Spacecraft properties
- Bus: SSL-1300
- Manufacturer: SSL
- Launch mass: 7,060 kg (15,560 lb)
- Power: 14 kW

Start of mission
- Launch date: 10 September 2018, UTC
- Rocket: Falcon 9 B1049-1
- Launch site: Cape Canaveral, SLC-40
- Contractor: SpaceX
- Entered service: October 2018

Orbital parameters
- Reference system: Geocentric orbit
- Regime: Geostationary orbit
- Longitude: 138° East

Transponders
- Band: 64 transponders: Ku-band, C-band
- Coverage area: Asia

= Telstar 18V =

Canadian commercial communications satellite

Telstar 18V (Telstar 18 Vantage / APStar 5C) is a communication satellite in the Telstar series of the Canadian satellite communications company Telesat. T18V will be equipped with C and Ku-band transponders and operate from 138° East.
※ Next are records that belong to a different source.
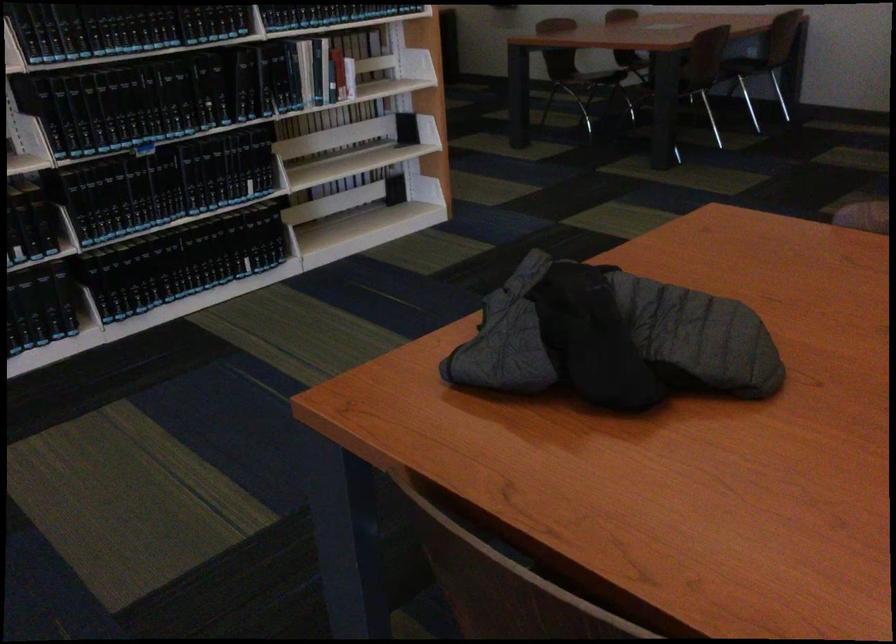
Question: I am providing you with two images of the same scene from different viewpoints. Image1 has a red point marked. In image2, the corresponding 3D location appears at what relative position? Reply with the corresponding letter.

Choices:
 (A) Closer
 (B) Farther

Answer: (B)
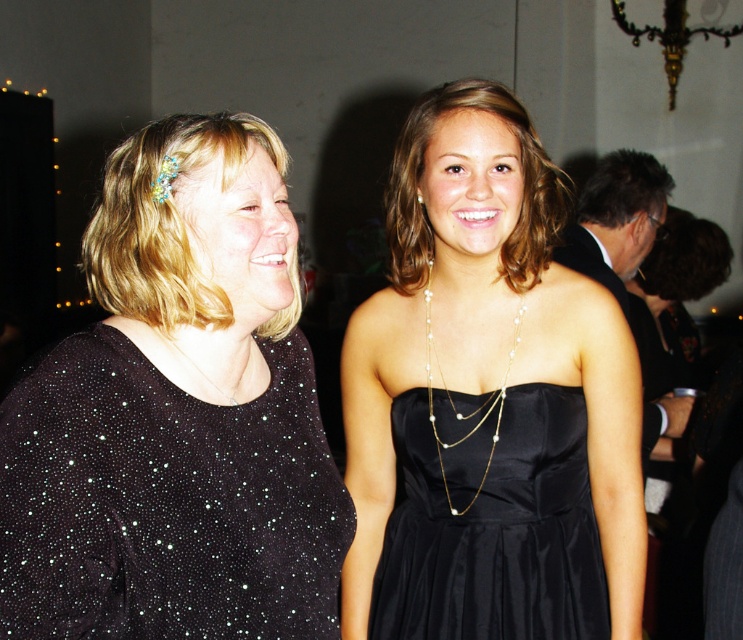
Who is more forward, (406,321) or (464,401)?

Point (464,401) is in front.

Can you confirm if black satin dress at center is shorter than satin black dress at center?

In fact, black satin dress at center may be taller than satin black dress at center.

Find the location of a particular element. black satin dress at center is located at coordinates (489, 401).

Does point (429, 124) come closer to viewer compared to point (181, 353)?

No.

Who is more distant from viewer, (389, 573) or (212, 381)?

The point (389, 573) is more distant.

Who is more distant from viewer, (454, 561) or (171, 340)?

The point (454, 561) is behind.

In order to click on black satin dress at center in this screenshot , I will do `click(489, 401)`.

Does sparkly black dress at center appear on the left side of silver metallic necklace at center?

Correct, you'll find sparkly black dress at center to the left of silver metallic necklace at center.

Between sparkly black dress at center and silver metallic necklace at center, which one is positioned higher?

sparkly black dress at center

At what (x,y) coordinates should I click in order to perform the action: click on sparkly black dress at center. Please return your answer as a coordinate pair (x, y). Looking at the image, I should click on (175, 419).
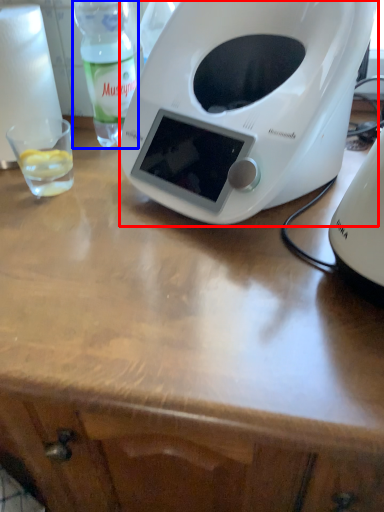
Question: Which of the following is the closest to the observer, toaster (highlighted by a red box) or bottle (highlighted by a blue box)?

Choices:
 (A) toaster
 (B) bottle

Answer: (A)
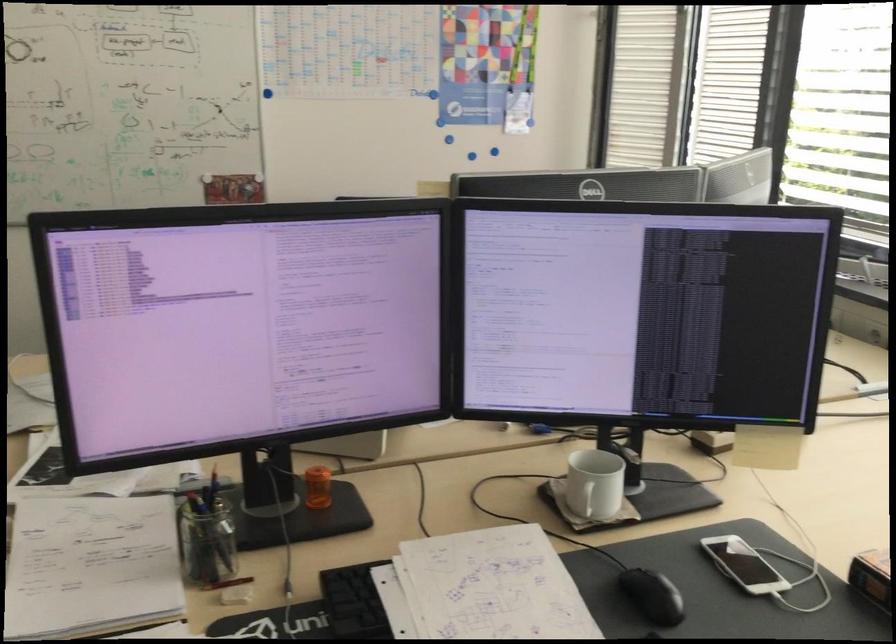
This screenshot has height=644, width=896. Identify the location of black computer mouse. click(652, 596).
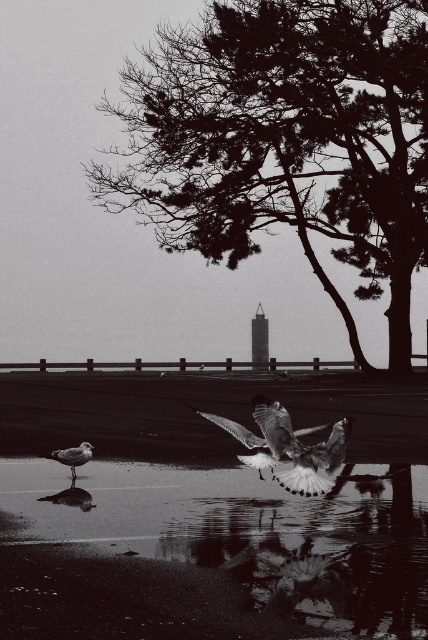
You are a photographer trying to capture the white feathered bird at center and the white feathered bird at lower left in the same frame. Based on their sizes in the image, which bird do you think is closer to the camera?

The white feathered bird at center is closer to the camera because it appears larger than the white feathered bird at lower left.

You are a photographer trying to capture the smooth feathered bird at center and the reflective wet sand at lower center in a single shot. Based on their positions, which object should you focus on first to ensure both are in frame?

The reflective wet sand at lower center is positioned on the left side of smooth feathered bird at center. To ensure both are in frame, focus on the smooth feathered bird at center first as it is centrally located, then adjust to include the reflective wet sand at lower center on its left side.

You are a photographer trying to capture the scene. You want to ensure that the silhouette textured tree at upper center is visible above the white feathered bird at center in your photo. Based on the description, can you confirm if this arrangement is already present in the image?

Yes, the silhouette textured tree at upper center is already positioned above the white feathered bird at center in the image, so the arrangement you desire is already present.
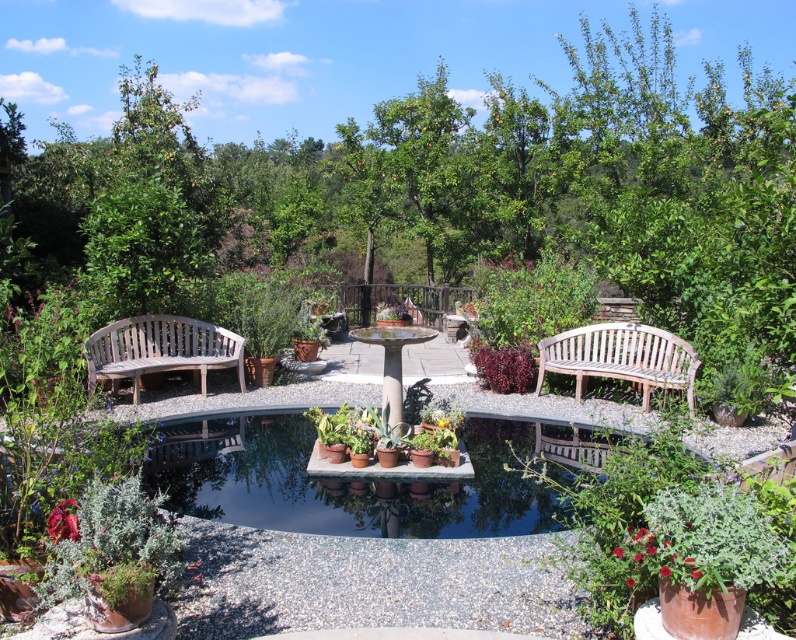
Question: Among these points, which one is farthest from the camera?

Choices:
 (A) (123, 538)
 (B) (123, 346)
 (C) (623, 362)
 (D) (354, 445)

Answer: (C)

Question: Which of the following is the closest to the observer?

Choices:
 (A) green matte potted plants at center
 (B) wooden bench at left

Answer: (A)

Question: Is green textured plant at lower left wider than wooden bench at left?

Choices:
 (A) no
 (B) yes

Answer: (A)

Question: From the image, what is the correct spatial relationship of green textured plant at lower left in relation to wooden bench at right?

Choices:
 (A) above
 (B) below

Answer: (B)

Question: Can you confirm if wooden bench at left is bigger than green matte potted plants at center?

Choices:
 (A) yes
 (B) no

Answer: (A)

Question: Which of the following is the farthest from the observer?

Choices:
 (A) wooden bench at right
 (B) green textured plant at lower left
 (C) wooden bench at left

Answer: (C)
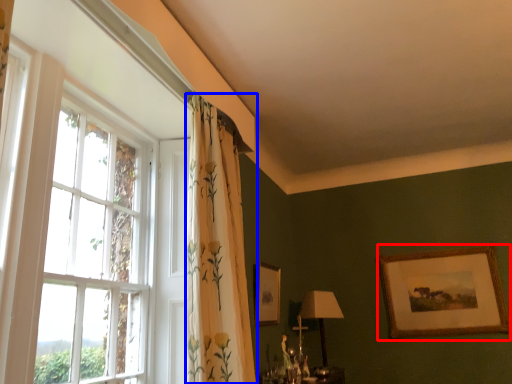
Question: Which point is further to the camera, picture frame (highlighted by a red box) or curtain (highlighted by a blue box)?

Choices:
 (A) picture frame
 (B) curtain

Answer: (A)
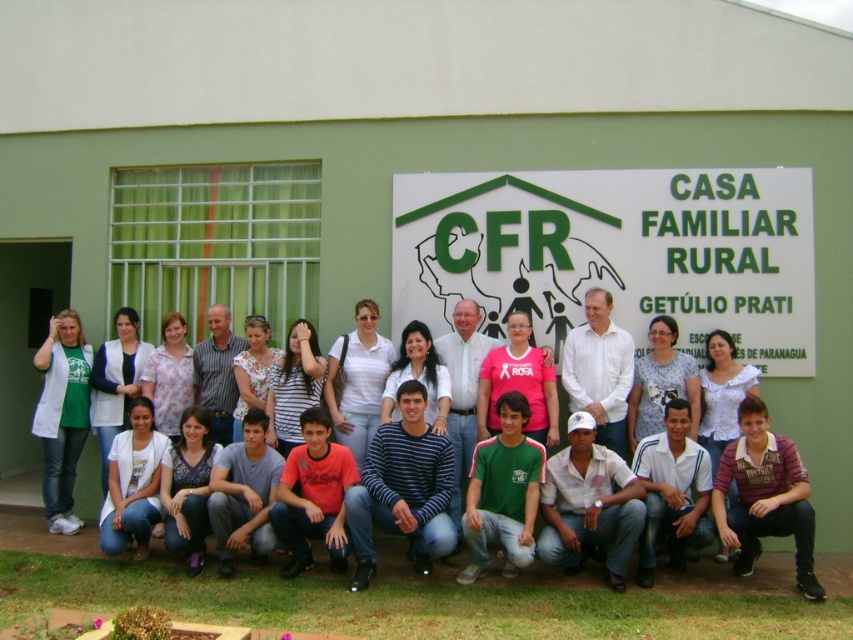
Question: Which point appears farthest from the camera in this image?

Choices:
 (A) (798, 460)
 (B) (494, 259)
 (C) (665, 337)

Answer: (B)

Question: Is striped cotton shirt at lower right behind white dotted blouse at center?

Choices:
 (A) no
 (B) yes

Answer: (A)

Question: Which of these objects is positioned closest to the white dotted blouse at center?

Choices:
 (A) white cotton shirt at lower left
 (B) green matte sign at center
 (C) gray striped shirt at center

Answer: (B)

Question: Is green matte sign at center below white cotton shirt at lower left?

Choices:
 (A) no
 (B) yes

Answer: (A)

Question: Which object is farther from the camera taking this photo?

Choices:
 (A) white cotton shirt at center
 (B) white matte shirt at center
 (C) pink fabric shirt at center

Answer: (A)

Question: Is green matte sign at center above gray striped shirt at center?

Choices:
 (A) no
 (B) yes

Answer: (B)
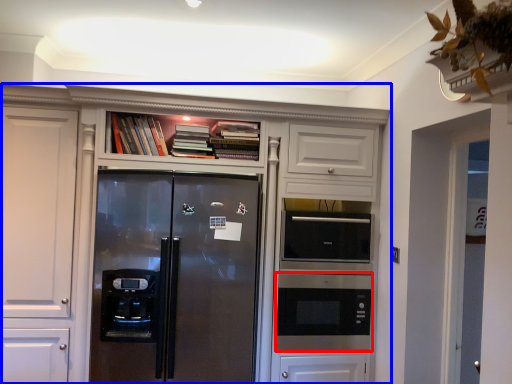
Question: Among these objects, which one is nearest to the camera, microwave oven (highlighted by a red box) or cupboard (highlighted by a blue box)?

Choices:
 (A) microwave oven
 (B) cupboard

Answer: (B)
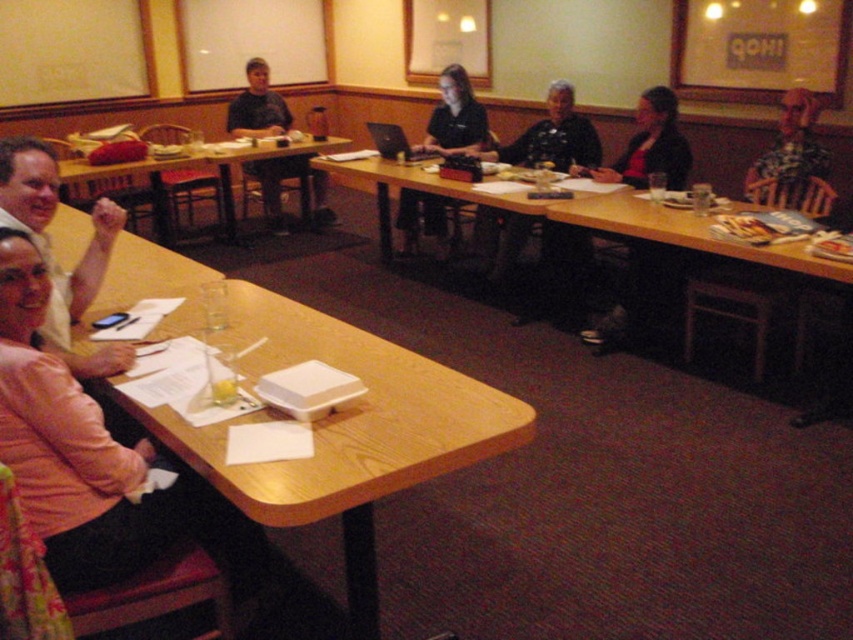
Is point (784, 128) closer to camera compared to point (247, 109)?

Yes.

Is checkered shirt at upper right positioned in front of matte black shirt at upper center?

Yes, checkered shirt at upper right is in front of matte black shirt at upper center.

Between point (792, 112) and point (258, 68), which one is positioned in front?

Positioned in front is point (792, 112).

The image size is (853, 640). I want to click on checkered shirt at upper right, so click(788, 154).

Who is positioned more to the left, pink fabric jacket at lower left or matte black shirt at upper center?

From the viewer's perspective, matte black shirt at upper center appears more on the left side.

Can you confirm if pink fabric jacket at lower left is positioned to the left of matte black shirt at upper center?

No, pink fabric jacket at lower left is not to the left of matte black shirt at upper center.

Which is behind, point (25, 202) or point (241, 106)?

Positioned behind is point (241, 106).

This screenshot has height=640, width=853. In order to click on pink fabric jacket at lower left in this screenshot , I will do `click(51, 253)`.

Which of these two, dark gray sweater at center or black matte laptop at center, stands shorter?

black matte laptop at center is shorter.

Which is below, dark gray sweater at center or black matte laptop at center?

Positioned lower is dark gray sweater at center.

This screenshot has width=853, height=640. What do you see at coordinates (648, 147) in the screenshot? I see `dark gray sweater at center` at bounding box center [648, 147].

Locate an element on the screen. The image size is (853, 640). dark gray sweater at center is located at coordinates point(648,147).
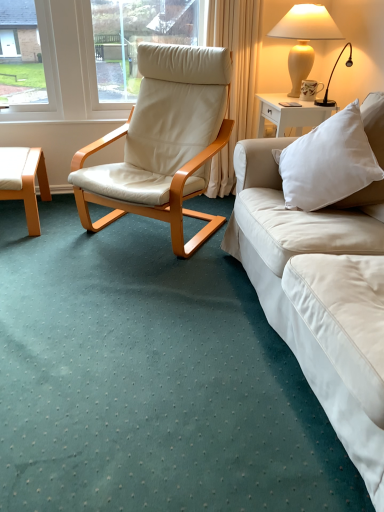
Question: From a real-world perspective, relative to light brown wood coffee table at left, is matte ceramic mug at upper right vertically above or below?

Choices:
 (A) above
 (B) below

Answer: (A)

Question: Based on their sizes in the image, would you say matte ceramic mug at upper right is bigger or smaller than light brown wood coffee table at left?

Choices:
 (A) big
 (B) small

Answer: (B)

Question: Which is farther from the matte cream vase at upper right?

Choices:
 (A) matte ceramic mug at upper right
 (B) beige leather chair at center
 (C) white soft cushion at right
 (D) light brown wood coffee table at left

Answer: (D)

Question: Which object is positioned closest to the light brown wood coffee table at left?

Choices:
 (A) beige leather chair at center
 (B) white soft cushion at right
 (C) matte ceramic mug at upper right
 (D) matte cream vase at upper right

Answer: (A)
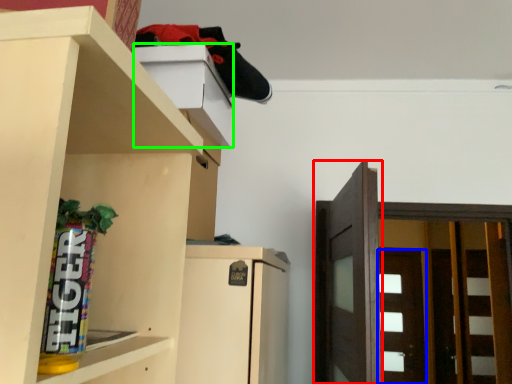
Question: Considering the real-world distances, which object is closest to door (highlighted by a red box)? door (highlighted by a blue box) or cabinet (highlighted by a green box).

Choices:
 (A) door
 (B) cabinet

Answer: (B)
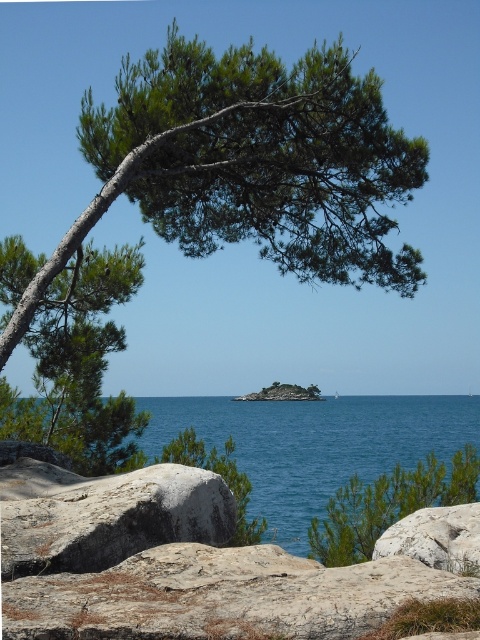
Where is `green needle-like leaves at upper left`? green needle-like leaves at upper left is located at coordinates pos(227,179).

You are a GUI agent. You are given a task and a screenshot of the screen. Output one action in this format:
    pyautogui.click(x=<x>, y=<y>)
    Task: Click on the green needle-like leaves at upper left
    The height and width of the screenshot is (640, 480).
    Given the screenshot: What is the action you would take?
    pyautogui.click(x=227, y=179)

Is smooth gray rock at center closer to camera compared to gray rough boulder at lower left?

Yes.

Is smooth gray rock at center smaller than gray rough boulder at lower left?

No.

Find the location of a particular element. This screenshot has width=480, height=640. smooth gray rock at center is located at coordinates (176, 564).

Is blue water at center thinner than gray rough boulder at lower left?

No, blue water at center is not thinner than gray rough boulder at lower left.

Can you confirm if blue water at center is positioned to the right of gray rough boulder at lower left?

Yes, blue water at center is to the right of gray rough boulder at lower left.

Find the location of a particular element. blue water at center is located at coordinates (315, 444).

Locate an element on the screen. This screenshot has width=480, height=640. blue water at center is located at coordinates (315, 444).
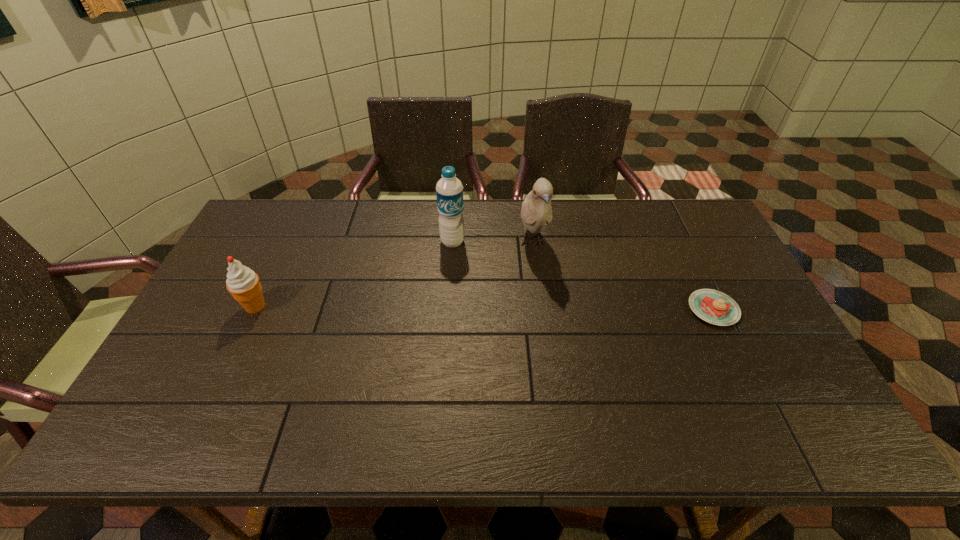
At what (x,y) coordinates should I click in order to perform the action: click on vacant space on the desktop that is between the icecream and the pastry and is positioned at the beak of the third object from left to right. Please return your answer as a coordinate pair (x, y). Looking at the image, I should click on (550, 308).

Identify the location of vacant space on the desktop that is between the leftmost object and the shortest object and is positioned on the label of the water bottle. The width and height of the screenshot is (960, 540). (433, 308).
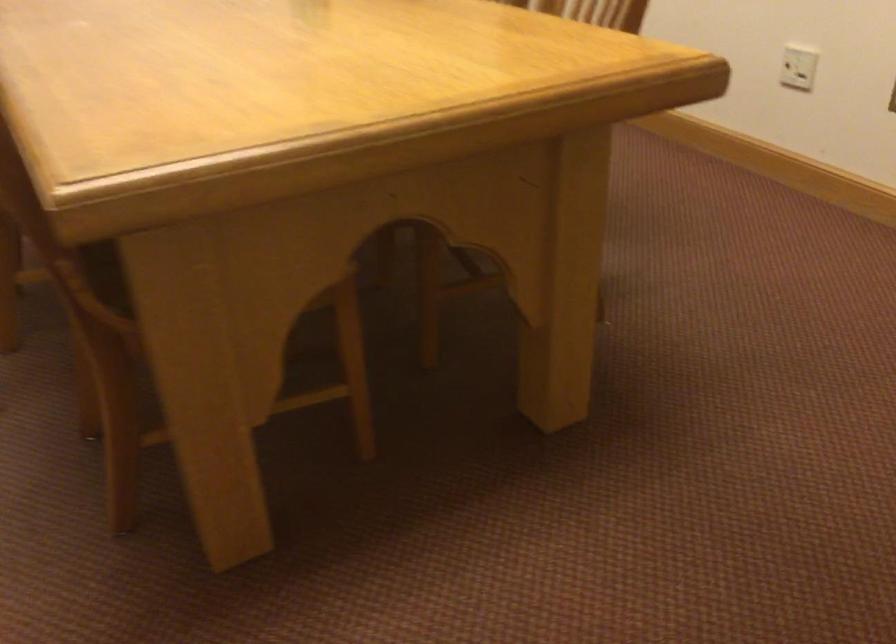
At 7060 kg, it is the second-heaviest communication satellite ever launched, weighing slightly less than its sibling Telstar 19V.

==Launch==
Telstar 18V was launched on a SpaceX Falcon 9 Block 5 rocket from Space Launch Complex 40 (SLC40) at Cape Canaveral Air Force Station, Space Coast, Florida, United States, on September 10, 2018, at 12:45 AM EDT (4:45 UTC). It was deployed into a subsynchronous transfer orbit (lower than the typical geostationary transfer orbit (GTO)) approximately 32 minutes after rocket's liftoff.